***** Listed records

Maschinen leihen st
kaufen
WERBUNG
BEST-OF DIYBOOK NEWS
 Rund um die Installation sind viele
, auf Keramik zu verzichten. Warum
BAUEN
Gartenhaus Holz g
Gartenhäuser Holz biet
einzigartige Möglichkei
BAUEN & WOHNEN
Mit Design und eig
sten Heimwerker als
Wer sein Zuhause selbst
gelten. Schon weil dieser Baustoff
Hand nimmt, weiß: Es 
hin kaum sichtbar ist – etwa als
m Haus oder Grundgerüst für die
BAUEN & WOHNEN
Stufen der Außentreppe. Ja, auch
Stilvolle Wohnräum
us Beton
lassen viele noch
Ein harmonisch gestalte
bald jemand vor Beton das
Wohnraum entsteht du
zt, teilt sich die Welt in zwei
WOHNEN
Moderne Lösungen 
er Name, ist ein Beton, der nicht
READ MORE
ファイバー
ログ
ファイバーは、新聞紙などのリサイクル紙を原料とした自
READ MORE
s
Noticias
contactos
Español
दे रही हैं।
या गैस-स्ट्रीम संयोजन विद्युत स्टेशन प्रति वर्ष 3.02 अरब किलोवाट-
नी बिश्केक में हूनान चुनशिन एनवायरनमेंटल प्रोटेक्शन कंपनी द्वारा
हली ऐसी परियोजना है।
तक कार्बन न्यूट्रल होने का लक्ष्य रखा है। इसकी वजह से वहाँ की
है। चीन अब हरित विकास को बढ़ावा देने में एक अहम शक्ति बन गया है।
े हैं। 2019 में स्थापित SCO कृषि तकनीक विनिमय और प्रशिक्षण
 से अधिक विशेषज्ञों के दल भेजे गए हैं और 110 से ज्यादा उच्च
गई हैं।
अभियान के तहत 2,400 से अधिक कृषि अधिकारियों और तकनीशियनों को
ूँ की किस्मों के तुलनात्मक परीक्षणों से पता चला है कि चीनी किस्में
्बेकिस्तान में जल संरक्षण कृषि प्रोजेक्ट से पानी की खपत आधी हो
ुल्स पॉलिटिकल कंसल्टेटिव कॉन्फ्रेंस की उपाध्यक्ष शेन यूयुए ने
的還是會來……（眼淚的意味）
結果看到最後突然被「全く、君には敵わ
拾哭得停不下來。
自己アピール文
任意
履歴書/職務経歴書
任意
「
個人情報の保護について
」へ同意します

**********

▶ _Problem details_
Scan the records above, count the lines with "Holz" in them, and give only the number.

▶ _Exercise solution_
2